YOUR GOAL ::
Print the part of the startup innovation text that begins at the words "True innovation means" and stops after "future of humanity.", copying it word for word.

** TEXT FOR ANALYSIS follows **

True innovation means going from zero to one creating new, fresh and probably strange things that have never before been seen. It's usually technology which facilitates these innovations and the underlying theme of advances in technology is most often finding practical ways to do more with less.
If you want to excel as an innovator in the future, don't set out to copy and improve what someone else has already done. Figure out some job that is entirely new and blaze your own trail. Focus on going from zero to one. That's the real challenge and hope of the future of humanity.
The next Bill Gates will not build an operating system. The next Larry Page or Sergey Brin won't make a search engine. And the next Mark Zuckerberg won't create a social network. If you are copying these guys, you aren't learning from them. Doing what we already know takes the world from 1 to n, adding more of something similar. But every time we create something new, we go from 0 to 1. Unless they invest in the difficult task of creating new things, American companies will fail in the future no matter how big their profits remain today."
- Peter Thiel
About the Author
PETER THIEL is an entrepreneur and investor. He founded PayPal in 1998 and was CEO of the company when it went public in 2002. He was also an early-stage investor in Facebook, LinkedIn, Yelp and dozens of successful technology startups. He is managing partner of the venture capital firm Founders Fund which has invested in SpaceX, Airbnb and many other startups. Peter Thiel leads his own foundation which works to encourage technological innovation and long-term thinking about the future. He is a graduate of Stanford University.
BLAKE MASTERS was a student at Stanford Law School in 2012 when he took notes in Peter Thiel's Class: "Computer Science 183: Startup" which formed the basis for this book. He is a co-founder of Judicata, a legal research technology startup. He graduated from Stanford University and Duke University
Important Note About This Ebook
This is a summary and not a critique or a review of the book. It does not offer judgment or opinion on the content of the book. This summary may not be organized chapter-wise but is an overview of the main ideas, viewpoints and arguments from the book as a whole. This means that the organization of this summary is not a representation of the book.
1. The real challenge
The central challenge for any startup is to question accepted wisdom and rethink business from scratch. Anything else won't have the power to create an entire industry from thin air.

** End of TEXT FOR ANALYSIS **
** DATA LISTING follows **

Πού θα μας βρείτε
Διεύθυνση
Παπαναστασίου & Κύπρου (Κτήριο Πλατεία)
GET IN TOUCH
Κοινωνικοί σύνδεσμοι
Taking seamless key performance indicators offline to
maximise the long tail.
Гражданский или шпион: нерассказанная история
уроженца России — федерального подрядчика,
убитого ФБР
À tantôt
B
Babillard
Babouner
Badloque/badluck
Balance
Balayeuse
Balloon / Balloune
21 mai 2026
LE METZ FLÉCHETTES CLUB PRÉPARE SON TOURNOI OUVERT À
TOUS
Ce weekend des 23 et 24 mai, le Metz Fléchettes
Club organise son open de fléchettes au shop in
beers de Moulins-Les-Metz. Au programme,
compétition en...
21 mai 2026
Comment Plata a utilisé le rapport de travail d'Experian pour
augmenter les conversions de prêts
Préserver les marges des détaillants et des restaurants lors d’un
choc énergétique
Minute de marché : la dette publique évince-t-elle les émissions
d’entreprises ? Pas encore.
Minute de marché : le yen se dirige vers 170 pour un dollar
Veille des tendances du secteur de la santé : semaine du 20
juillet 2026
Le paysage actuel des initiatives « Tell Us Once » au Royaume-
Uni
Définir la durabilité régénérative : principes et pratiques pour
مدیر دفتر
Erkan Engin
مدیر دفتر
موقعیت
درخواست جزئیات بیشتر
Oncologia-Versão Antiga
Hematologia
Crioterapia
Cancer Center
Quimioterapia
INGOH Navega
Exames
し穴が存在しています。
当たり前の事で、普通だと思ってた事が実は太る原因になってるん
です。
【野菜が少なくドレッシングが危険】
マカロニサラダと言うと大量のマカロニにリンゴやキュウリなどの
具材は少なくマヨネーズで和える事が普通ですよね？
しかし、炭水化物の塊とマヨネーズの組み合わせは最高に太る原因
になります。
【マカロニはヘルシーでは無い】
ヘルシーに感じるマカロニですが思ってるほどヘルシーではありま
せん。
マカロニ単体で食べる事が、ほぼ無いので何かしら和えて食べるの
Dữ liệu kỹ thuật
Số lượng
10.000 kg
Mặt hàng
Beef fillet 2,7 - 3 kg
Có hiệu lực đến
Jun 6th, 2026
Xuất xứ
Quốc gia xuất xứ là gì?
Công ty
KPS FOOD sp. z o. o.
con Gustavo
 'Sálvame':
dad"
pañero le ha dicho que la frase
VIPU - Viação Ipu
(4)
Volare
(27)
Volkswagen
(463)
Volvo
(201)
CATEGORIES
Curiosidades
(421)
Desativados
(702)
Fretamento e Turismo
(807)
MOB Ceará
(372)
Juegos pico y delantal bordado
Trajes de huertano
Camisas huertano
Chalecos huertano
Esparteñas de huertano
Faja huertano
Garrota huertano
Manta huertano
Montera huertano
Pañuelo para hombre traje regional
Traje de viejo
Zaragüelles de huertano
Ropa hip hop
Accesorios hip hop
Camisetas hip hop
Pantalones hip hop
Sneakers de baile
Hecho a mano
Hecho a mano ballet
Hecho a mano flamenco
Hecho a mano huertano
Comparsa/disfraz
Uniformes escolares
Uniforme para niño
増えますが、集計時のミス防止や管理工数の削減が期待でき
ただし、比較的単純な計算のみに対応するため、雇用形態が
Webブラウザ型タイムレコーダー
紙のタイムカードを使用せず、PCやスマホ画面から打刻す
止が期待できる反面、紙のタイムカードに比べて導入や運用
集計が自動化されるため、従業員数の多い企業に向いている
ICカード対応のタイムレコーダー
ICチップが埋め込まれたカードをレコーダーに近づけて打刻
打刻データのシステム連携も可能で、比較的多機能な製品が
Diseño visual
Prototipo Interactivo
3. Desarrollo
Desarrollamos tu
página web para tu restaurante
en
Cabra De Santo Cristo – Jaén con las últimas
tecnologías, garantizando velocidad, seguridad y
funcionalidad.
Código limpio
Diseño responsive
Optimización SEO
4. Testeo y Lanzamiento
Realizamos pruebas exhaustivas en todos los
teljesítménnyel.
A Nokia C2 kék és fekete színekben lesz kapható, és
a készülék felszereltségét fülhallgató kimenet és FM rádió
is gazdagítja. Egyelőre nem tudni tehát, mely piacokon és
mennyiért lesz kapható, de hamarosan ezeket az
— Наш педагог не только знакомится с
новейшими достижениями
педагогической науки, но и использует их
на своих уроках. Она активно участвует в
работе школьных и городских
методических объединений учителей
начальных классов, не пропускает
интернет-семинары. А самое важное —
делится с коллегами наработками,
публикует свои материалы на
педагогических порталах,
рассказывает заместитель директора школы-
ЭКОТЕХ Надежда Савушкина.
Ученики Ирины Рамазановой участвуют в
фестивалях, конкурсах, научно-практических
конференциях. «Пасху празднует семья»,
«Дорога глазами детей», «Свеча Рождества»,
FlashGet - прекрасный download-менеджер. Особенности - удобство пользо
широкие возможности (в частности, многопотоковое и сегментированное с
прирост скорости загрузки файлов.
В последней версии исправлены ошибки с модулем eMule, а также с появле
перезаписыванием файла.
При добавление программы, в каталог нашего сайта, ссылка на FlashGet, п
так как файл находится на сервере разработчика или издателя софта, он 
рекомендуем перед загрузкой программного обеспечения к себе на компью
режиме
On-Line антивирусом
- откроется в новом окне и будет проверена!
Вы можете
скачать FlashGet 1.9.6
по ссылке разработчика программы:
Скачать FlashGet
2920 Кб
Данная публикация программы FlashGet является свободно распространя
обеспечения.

** End of DATA LISTING **

TASK RESPONSE ::
True innovation means going from zero to one creating new, fresh and probably strange things that have never before been seen. It's usually technology which facilitates these innovations and the underlying theme of advances in technology is most often finding practical ways to do more with less.
If you want to excel as an innovator in the future, don't set out to copy and improve what someone else has already done. Figure out some job that is entirely new and blaze your own trail. Focus on going from zero to one. That's the real challenge and hope of the future of humanity.